- _What to do_
The output should be every line below that includes the word "sets".

Stored data entries:
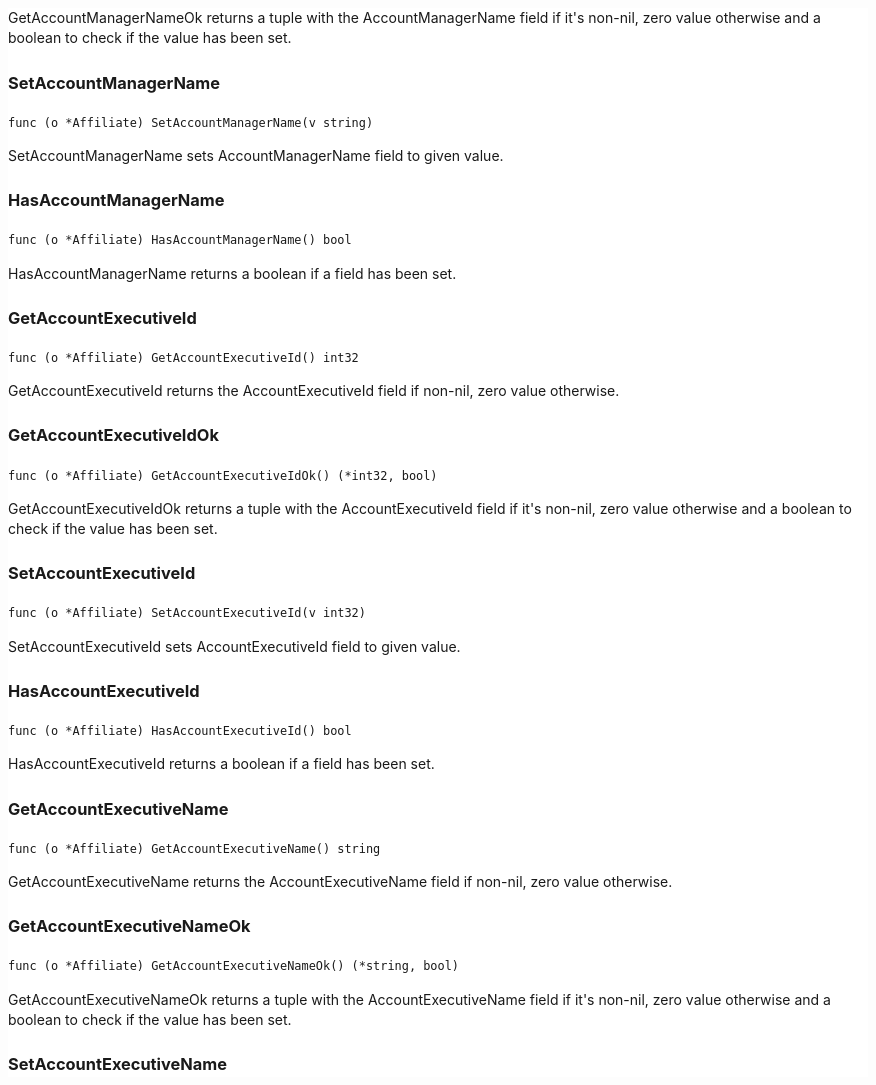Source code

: GetAccountManagerNameOk returns a tuple with the AccountManagerName field if it's non-nil, zero value otherwise
and a boolean to check if the value has been set.

### SetAccountManagerName

`func (o *Affiliate) SetAccountManagerName(v string)`

SetAccountManagerName sets AccountManagerName field to given value.

### HasAccountManagerName

`func (o *Affiliate) HasAccountManagerName() bool`

HasAccountManagerName returns a boolean if a field has been set.

### GetAccountExecutiveId

`func (o *Affiliate) GetAccountExecutiveId() int32`

GetAccountExecutiveId returns the AccountExecutiveId field if non-nil, zero value otherwise.

### GetAccountExecutiveIdOk

`func (o *Affiliate) GetAccountExecutiveIdOk() (*int32, bool)`

GetAccountExecutiveIdOk returns a tuple with the AccountExecutiveId field if it's non-nil, zero value otherwise
and a boolean to check if the value has been set.

### SetAccountExecutiveId

`func (o *Affiliate) SetAccountExecutiveId(v int32)`

SetAccountExecutiveId sets AccountExecutiveId field to given value.

### HasAccountExecutiveId

`func (o *Affiliate) HasAccountExecutiveId() bool`

HasAccountExecutiveId returns a boolean if a field has been set.

### GetAccountExecutiveName

`func (o *Affiliate) GetAccountExecutiveName() string`

GetAccountExecutiveName returns the AccountExecutiveName field if non-nil, zero value otherwise.

### GetAccountExecutiveNameOk

`func (o *Affiliate) GetAccountExecutiveNameOk() (*string, bool)`

GetAccountExecutiveNameOk returns a tuple with the AccountExecutiveName field if it's non-nil, zero value otherwise
and a boolean to check if the value has been set.

### SetAccountExecutiveName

- _Expected output_
SetAccountManagerName sets AccountManagerName field to given value.
SetAccountExecutiveId sets AccountExecutiveId field to given value.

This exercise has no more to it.